L'urgence de Temu vit sur la fiche produit — il faut ouvrir l'application pour ressentir le compte à rebours. Wish adopte une approche plus agressive : des notifications push sur les baisses de prix, les ventes flash et les avertissements « il en reste presque plus » arrivent selon leur propre calendrier, que vous pensiez ou non à l'application. L'habitude ici n'est pas purement une boucle de navigation. C'est une série d'interruptions qui essaient chacune d'en relancer une.
Ce qui rend vraiment Wish difficile à fermer
Des notifications push agressives sur les baisses de prix des articles que vous avez consultés, ou des offres flash sans rapport avec ce que vous avez regardé, créent des points de retour répétés tout au long de la journée qui ne dépendent pas de votre décision d'ouvrir l'application — c'est l'application qui décide à votre place, encore et encore. Des prix extrêmement bas, souvent surprenants, sur des articles individuels produisent le même « pourquoi pas » à bas seuil sur lequel comptent Shein et Temu, étiré sur un catalogue encore plus chaotique et de moindre qualité où l'attrait tient fréquemment au seul prix plutôt qu'à l'article. Wish superpose aussi des « offres mystère » façon boîte surprise et des roues à tourner pour gagner des réductions directement dans le parcours d'achat, empruntant le même mécanisme de récompense variable que les machines à sous, habillé en avantage de shopping plutôt qu'en jeu.
La solution intégrée à l'iPhone, et là où elle cède
Une limite d'application Temps d'écran iOS sur Wish se comporte comme sur n'importe quelle application : un avertissement, un écran de verrouillage, un bouton « Ignorer la limite pour aujourd'hui » qui l'efface d'un geste, nécessitant seulement un code Temps d'écran que vous avez vous-même défini et que vous connaissez. Une limite basée sur le temps ne régit que les sessions que vous avez choisi de démarrer — elle ne change rien à la notification qui ouvre l'application à votre place avant même que vous ayez décidé de le faire vous-même.
La solution intégrée à Android, et là où elle cède
Le minuteur d'application de Digital Wellbeing grise l'icône de Wish à votre limite et propose plus de temps dès que vous appuyez dessus, réglable ou supprimable depuis les Paramètres quand vous le voulez. Même faille que sur iPhone, avec une de plus : les notifications peuvent être désactivées séparément dans les paramètres système, mais c'est une deuxième étape, facile à oublier, que la plupart des gens ne franchissent jamais, si bien que les interruptions continuent d'arriver même une fois le minuteur en place.

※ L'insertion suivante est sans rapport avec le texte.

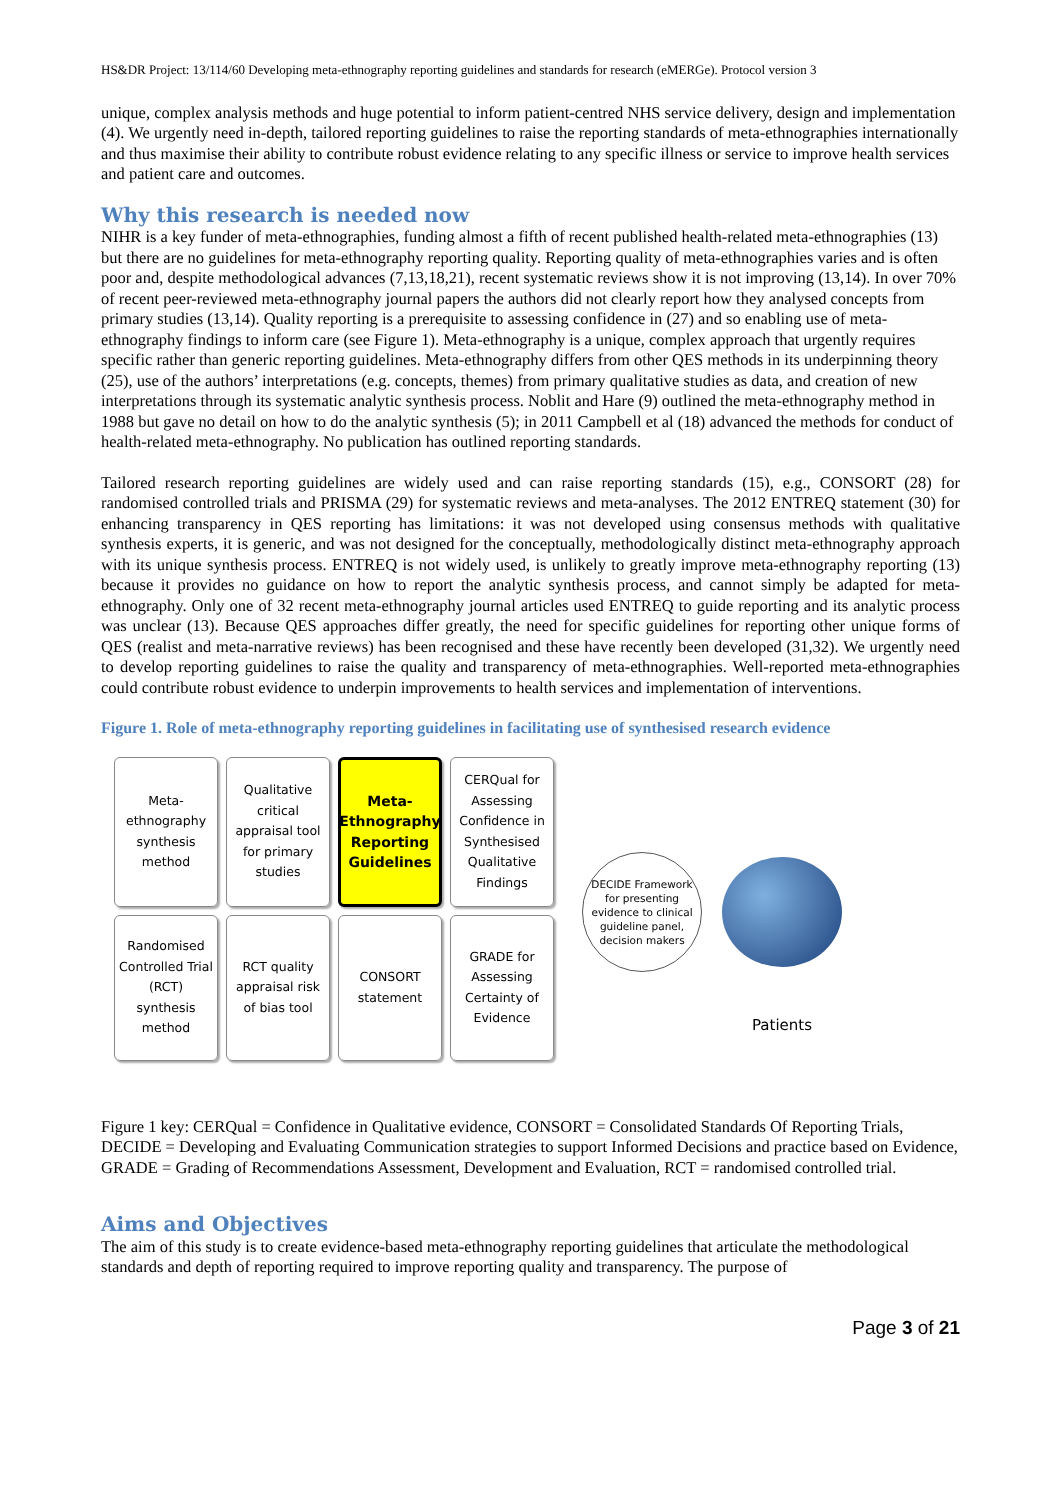HS&DR Project: 13/114/60 Developing meta-ethnography reporting guidelines and standards for research (eMERGe). Protocol version 3
unique, complex analysis methods and huge potential to inform patient-centred NHS service delivery, design and implementation (4). We urgently need in-depth, tailored reporting guidelines to raise the reporting standards of meta-ethnographies internationally and thus maximise their ability to contribute robust evidence relating to any specific illness or service to improve health services and patient care and outcomes.
Why this research is needed now
NIHR is a key funder of meta-ethnographies, funding almost a fifth of recent published health-related meta-ethnographies (13) but there are no guidelines for meta-ethnography reporting quality. Reporting quality of meta-ethnographies varies and is often poor and, despite methodological advances (7,13,18,21), recent systematic reviews show it is not improving (13,14). In over 70% of recent peer-reviewed meta-ethnography journal papers the authors did not clearly report how they analysed concepts from primary studies (13,14). Quality reporting is a prerequisite to assessing confidence in (27) and so enabling use of meta-ethnography findings to inform care (see Figure 1). Meta-ethnography is a unique, complex approach that urgently requires specific rather than generic reporting guidelines. Meta-ethnography differs from other QES methods in its underpinning theory (25), use of the authors’ interpretations (e.g. concepts, themes) from primary qualitative studies as data, and creation of new interpretations through its systematic analytic synthesis process. Noblit and Hare (9) outlined the meta-ethnography method in 1988 but gave no detail on how to do the analytic synthesis (5); in 2011 Campbell et al (18) advanced the methods for conduct of health-related meta-ethnography. No publication has outlined reporting standards.
Tailored research reporting guidelines are widely used and can raise reporting standards (15), e.g., CONSORT (28) for randomised controlled trials and PRISMA (29) for systematic reviews and meta-analyses. The 2012 ENTREQ statement (30) for enhancing transparency in QES reporting has limitations: it was not developed using consensus methods with qualitative synthesis experts, it is generic, and was not designed for the conceptually, methodologically distinct meta-ethnography approach with its unique synthesis process. ENTREQ is not widely used, is unlikely to greatly improve meta-ethnography reporting (13) because it provides no guidance on how to report the analytic synthesis process, and cannot simply be adapted for meta-ethnography. Only one of 32 recent meta-ethnography journal articles used ENTREQ to guide reporting and its analytic process was unclear (13). Because QES approaches differ greatly, the need for specific guidelines for reporting other unique forms of QES (realist and meta-narrative reviews) has been recognised and these have recently been developed (31,32). We urgently need to develop reporting guidelines to raise the quality and transparency of meta-ethnographies. Well-reported meta-ethnographies could contribute robust evidence to underpin improvements to health services and implementation of interventions.
Figure 1. Role of meta-ethnography reporting guidelines in facilitating use of synthesised research evidence
Meta-ethnography synthesis method
Qualitative critical appraisal tool for primary studies
Meta-Ethnography Reporting Guidelines
CERQual for Assessing Confidence in Synthesised Qualitative Findings
Randomised Controlled Trial (RCT) synthesis method
RCT quality appraisal risk of bias tool
CONSORT statement
GRADE for Assessing Certainty of Evidence
DECIDE Framework for presenting evidence to clinical guideline panel, decision makers
Patients
Figure 1 key: CERQual = Confidence in Qualitative evidence, CONSORT = Consolidated Standards Of Reporting Trials, DECIDE = Developing and Evaluating Communication strategies to support Informed Decisions and practice based on Evidence, GRADE = Grading of Recommendations Assessment, Development and Evaluation, RCT = randomised controlled trial.
Aims and Objectives
The aim of this study is to create evidence-based meta-ethnography reporting guidelines that articulate the methodological standards and depth of reporting required to improve reporting quality and transparency. The purpose of
Page 3 of 21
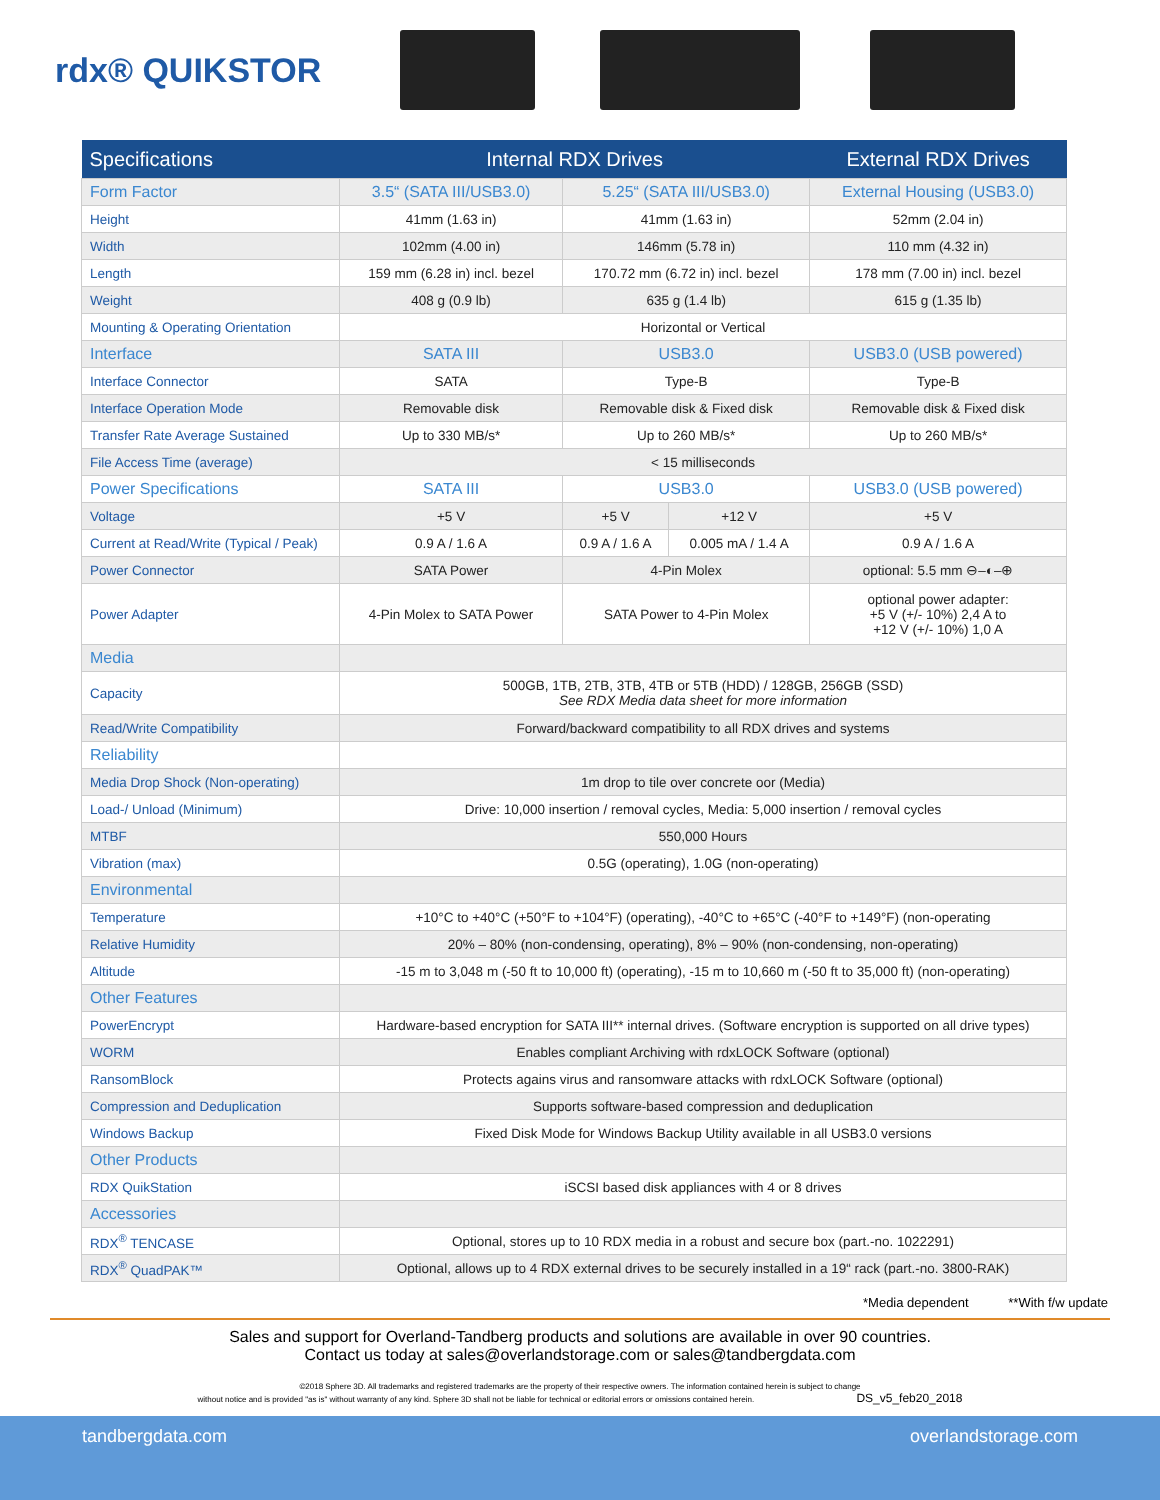rdx® QUIKSTOR
| Specifications | Internal RDX Drives | | | External RDX Drives |
| --- | --- | --- | --- | --- |
| Form Factor | 3.5“ (SATA III/USB3.0) | 5.25“ (SATA III/USB3.0) | | External Housing (USB3.0) |
| Height | 41mm (1.63 in) | 41mm (1.63 in) | | 52mm (2.04 in) |
| Width | 102mm (4.00 in) | 146mm (5.78 in) | | 110 mm (4.32 in) |
| Length | 159 mm (6.28 in) incl. bezel | 170.72 mm (6.72 in) incl. bezel | | 178 mm (7.00 in) incl. bezel |
| Weight | 408 g (0.9 lb) | 635 g (1.4 lb) | | 615 g (1.35 lb) |
| Mounting & Operating Orientation | Horizontal or Vertical | | | |
| Interface | SATA III | USB3.0 | | USB3.0 (USB powered) |
| Interface Connector | SATA | Type-B | | Type-B |
| Interface Operation Mode | Removable disk | Removable disk & Fixed disk | | Removable disk & Fixed disk |
| Transfer Rate Average Sustained | Up to 330 MB/s* | Up to 260 MB/s* | | Up to 260 MB/s* |
| File Access Time (average) | < 15 milliseconds | | | |
| Power Specifications | SATA III | USB3.0 | | USB3.0 (USB powered) |
| Voltage | +5 V | +5 V | +12 V | +5 V |
| Current at Read/Write (Typical / Peak) | 0.9 A / 1.6 A | 0.9 A / 1.6 A | 0.005 mA / 1.4 A | 0.9 A / 1.6 A |
| Power Connector | SATA Power | 4-Pin Molex | | optional: 5.5 mm ⊖–◐–⊕ |
| Power Adapter | 4-Pin Molex to SATA Power | SATA Power to 4-Pin Molex | | optional power adapter: +5 V (+/- 10%) 2,4 A to +12 V (+/- 10%) 1,0 A |
| Media | | | | |
| Capacity | 500GB, 1TB, 2TB, 3TB, 4TB or 5TB (HDD) / 128GB, 256GB (SSD) See RDX Media data sheet for more information | | | |
| Read/Write Compatibility | Forward/backward compatibility to all RDX drives and systems | | | |
| Reliability | | | | |
| Media Drop Shock (Non-operating) | 1m drop to tile over concrete oor (Media) | | | |
| Load-/ Unload (Minimum) | Drive: 10,000 insertion / removal cycles, Media: 5,000 insertion / removal cycles | | | |
| MTBF | 550,000 Hours | | | |
| Vibration (max) | 0.5G (operating), 1.0G (non-operating) | | | |
| Environmental | | | | |
| Temperature | +10°C to +40°C (+50°F to +104°F) (operating), -40°C to +65°C (-40°F to +149°F) (non-operating | | | |
| Relative Humidity | 20% – 80% (non-condensing, operating), 8% – 90% (non-condensing, non-operating) | | | |
| Altitude | -15 m to 3,048 m (-50 ft to 10,000 ft) (operating), -15 m to 10,660 m (-50 ft to 35,000 ft) (non-operating) | | | |
| Other Features | | | | |
| PowerEncrypt | Hardware-based encryption for SATA III** internal drives. (Software encryption is supported on all drive types) | | | |
| WORM | Enables compliant Archiving with rdxLOCK Software (optional) | | | |
| RansomBlock | Protects agains virus and ransomware attacks with rdxLOCK Software (optional) | | | |
| Compression and Deduplication | Supports software-based compression and deduplication | | | |
| Windows Backup | Fixed Disk Mode for Windows Backup Utility available in all USB3.0 versions | | | |
| Other Products | | | | |
| RDX QuikStation | iSCSI based disk appliances with 4 or 8 drives | | | |
| Accessories | | | | |
| RDX<sup>®</sup> TENCASE | Optional, stores up to 10 RDX media in a robust and secure box (part.-no. 1022291) | | | |
| RDX<sup>®</sup> QuadPAK™ | Optional, allows up to 4 RDX external drives to be securely installed in a 19“ rack (part.-no. 3800-RAK) | | | |
*Media dependent **With f/w update
Sales and support for Overland-Tandberg products and solutions are available in over 90 countries.
Contact us today at sales@overlandstorage.com or sales@tandbergdata.com
©2018 Sphere 3D. All trademarks and registered trademarks are the property of their respective owners. The information contained herein is subject to change
without notice and is provided "as is" without warranty of any kind. Sphere 3D shall not be liable for technical or editorial errors or omissions contained herein. DS_v5_feb20_2018
tandbergdata.com overlandstorage.com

Ce qui change quand le péage tient en trois questions
Le péage de Mr. Grummel n'empêche pas une notification d'arriver — il ne peut pas, et ce n'est pas son rôle. Ce qu'il change, c'est ce qui se passe au moment où vous en touchez une : au lieu d'atterrir directement dans une vente flash déjà amorcée par l'urgence, ouvrir Wish se heurte d'abord à trois questions, coûtant quelques minutes de réflexion réelle quel qu'ait été le ton de la notification. Cet écart est exactement assez long pour que l'urgence fabriquée perde sa prise avant qu'une décision ne soit prise à l'intérieur.
Une journée réaliste
En ce moment : une notification de baisse de prix arrive en milieu d'après-midi, vous attire dans l'application « juste une seconde », et cette seconde se transforme en quinze minutes d'offres flash et de roues à gagner que vous ne cherchiez pas en commençant la journée — et le soir venu, deux ou trois notifications de plus ont fait exactement la même chose, chacune relançant la boucle depuis le début. Avec le péage en place : toucher la notification vous mène toujours à Wish, mais trois questions arrivent en premier. Un article que vous aviez vraiment décidé de surveiller finit quand même par être vérifié et acheté si ça en vaut la peine. Ce qui est interrompu, c'est le tapotement-et-défilement réflexe qu'une notification est spécifiquement conçue pour déclencher, qui coûte désormais quelques minutes de réflexion réelle avant que l'offre ait la chance de plaider sa cause, à chaque fois qu'elle essaie.